• by karma_vaccum123 on 8/31/2016, 5:49:47 PM

    This book appeared very shortly after Go hit 1.0. It was an invaluable resource at the time. Now, maybe not so much, but thanks to Jan for putting in the work when it was dearly needed by the community.

  • by tptacek on 8/31/2016, 5:30:10 PM

    I can't speak to the rest of the book, which seems like a pretty ambitious effort, but the crypto content needs to be burned out of it with a scorching torch.

  • by squiguy7 on 8/31/2016, 5:46:34 PM

    This is quite dated considering it says "v1.0, 27 April 2012".

    It also is for Go version 1 which explains why some of the packages are no longer available.

  • by jaforres on 8/31/2016, 5:39:41 PM

    We thought the book had some good parts.

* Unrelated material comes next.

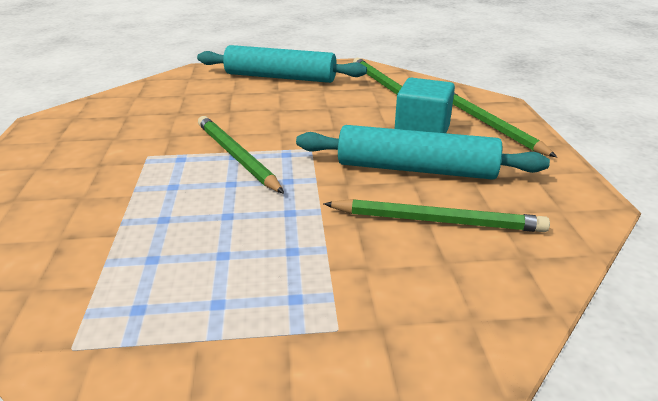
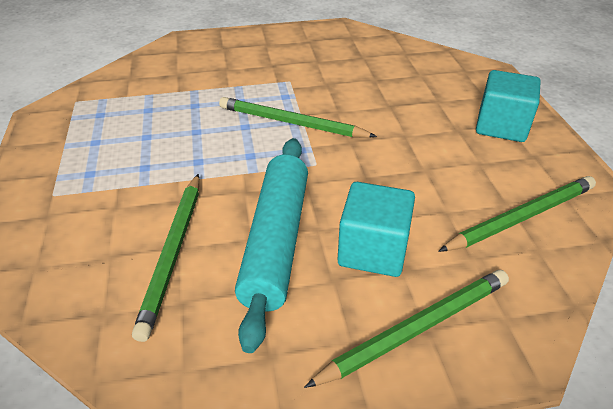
camera: 85 degrees right, 10 degrees up
turquoise rolling pin [197,45,367,83] -> turquoise cube [476,70,541,142]
green pencil [198,116,284,194] -> green pencil turned 120 degrees counterclockwise [219,97,377,138]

If you want to see more examples, Russ Whites' blog http://ntwrk.guru/ actually dissects a network protocol stack written in go. He goes fairly deep as the protocols are open sourced and written in go. He mainly focuses on BGP in GO. Fun read. Very insightful.

  • by misiti3780 on 8/31/2016, 5:45:21 PM

    This is off-top a bit (sorry for that) but does anyone know a good auth framework that plugs into a martini, etc.

    I basically am hoping for something written in go that works almost as seamlessly as django auth module (or ROR if you prefer ruby).